C’est seulement la deuxième réalisation du Fanophone après le prototype. Le premier modèle a été acheté par l’Hôpital de Jour de Bordeaux et Stéphane s’en sert deux fois par mois auprès des jeunes en difficulté : « On passe à table ! » leur dit-il. Il arrive avec ça à canaliser leurs émotions, à maîtriser leur énergie autour de ce travail en commun qui consiste à jouer de la musique, à reproduire des rythmes, à improviser avec lui.

La musicothérapie se développe petit à petit, certains professionnels de santé y sont ouverts d’autres pas du tout. Il ne s’agit pas d’une thérapie à proprement parlé mais d’une médiation entre patients et soignants, une aide apportée aux uns et aux autres. Stéphane travaille ainsi avec des psychiatres, des psychologues. Il va bientôt intervenir à la fondation John Bost avec des poly-handicapés, des psychotiques et des autistes.

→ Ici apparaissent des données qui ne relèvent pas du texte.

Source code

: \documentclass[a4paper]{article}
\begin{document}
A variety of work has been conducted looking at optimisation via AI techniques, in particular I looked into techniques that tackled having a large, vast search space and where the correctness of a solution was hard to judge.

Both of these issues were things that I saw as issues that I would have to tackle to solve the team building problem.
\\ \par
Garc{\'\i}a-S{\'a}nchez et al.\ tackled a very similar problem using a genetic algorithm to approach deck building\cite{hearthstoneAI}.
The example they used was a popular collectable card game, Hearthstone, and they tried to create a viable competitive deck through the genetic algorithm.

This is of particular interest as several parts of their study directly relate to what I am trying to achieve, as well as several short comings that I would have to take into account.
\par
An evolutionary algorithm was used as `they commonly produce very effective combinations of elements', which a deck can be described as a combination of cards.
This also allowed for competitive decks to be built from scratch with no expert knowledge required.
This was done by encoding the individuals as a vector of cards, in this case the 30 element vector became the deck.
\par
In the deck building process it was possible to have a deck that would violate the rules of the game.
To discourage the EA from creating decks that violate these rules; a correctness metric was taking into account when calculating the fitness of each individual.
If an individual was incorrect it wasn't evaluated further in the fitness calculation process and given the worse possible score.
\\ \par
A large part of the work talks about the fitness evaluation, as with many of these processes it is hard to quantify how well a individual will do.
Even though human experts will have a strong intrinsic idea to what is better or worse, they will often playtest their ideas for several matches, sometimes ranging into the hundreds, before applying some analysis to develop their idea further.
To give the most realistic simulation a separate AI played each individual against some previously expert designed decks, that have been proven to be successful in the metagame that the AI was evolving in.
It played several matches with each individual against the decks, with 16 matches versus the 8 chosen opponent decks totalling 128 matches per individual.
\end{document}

Le Fanophone est en évolution, le but est de gagner du poids et de pouvoir être fabriqué en petite série pour les instituts spécialisés qui seraient intéressés. Le mécénat peut être un vecteur, une fondation qui offre cet équipement à un établissement par exemple  « Même si moi je n’y travaille pas. Pour cela je suis en train d’écrire un livret d’utilisation avec aussi mon retour d’expérience ».

Stéphane propose même une playlist avec des musiques pour les enfants, les personnes agées, des musiques sans parole, rapides, lentes, gaies, tristes… « Avec le Fanophone je pratique surtout la musicothérapie active, on joue, je suis musicien, c’est mon parcours et il se passe plein de trucs même si les patients ne savent pas jouer. Mais il y a aussi de la musicothérapie réceptive, le thérapeute propose d’écouter puis de réagir, de verbaliser si on peut. On peut ainsi engager la discussion, se remémorer des souvenirs, éprouver des émotions. Tout cela sera dans le livret avec des exemples, des témoignages »

Stéphane me cite le cas de Vincent un ancien médecin victime d’un accident de scooter, totalement dépendant, dans un fauteuil et qui ne parle plus. « La première fois qu’il a utilisé le Fanophone avec lui, Vincent a répété exactement le rythme proposé alors qu’il était reclus dans son silence. La connexion s’est faite immédiatement. Le dialogue avec les résidents se fait naturellement avec la musique. Je leur parle évidemment beaucoup de jazz, c’est mon domaine. Et à chaque fois à la fin je leur chante une chanson, j’ai un accompagnement playback et là ils sont au spectacle. Vincent m’attend, maintenant il arrive à esquisser un sourire, il y a un vrai lien qui arrive à se tisser. »

Merci à Stéphane Séva de nous avoir fait découvrir un autre aspect du métier de musicien, un côté très humain.

* A la MAS de Camblanes, Jazz 360 organise des concerts à l’occasion du festival.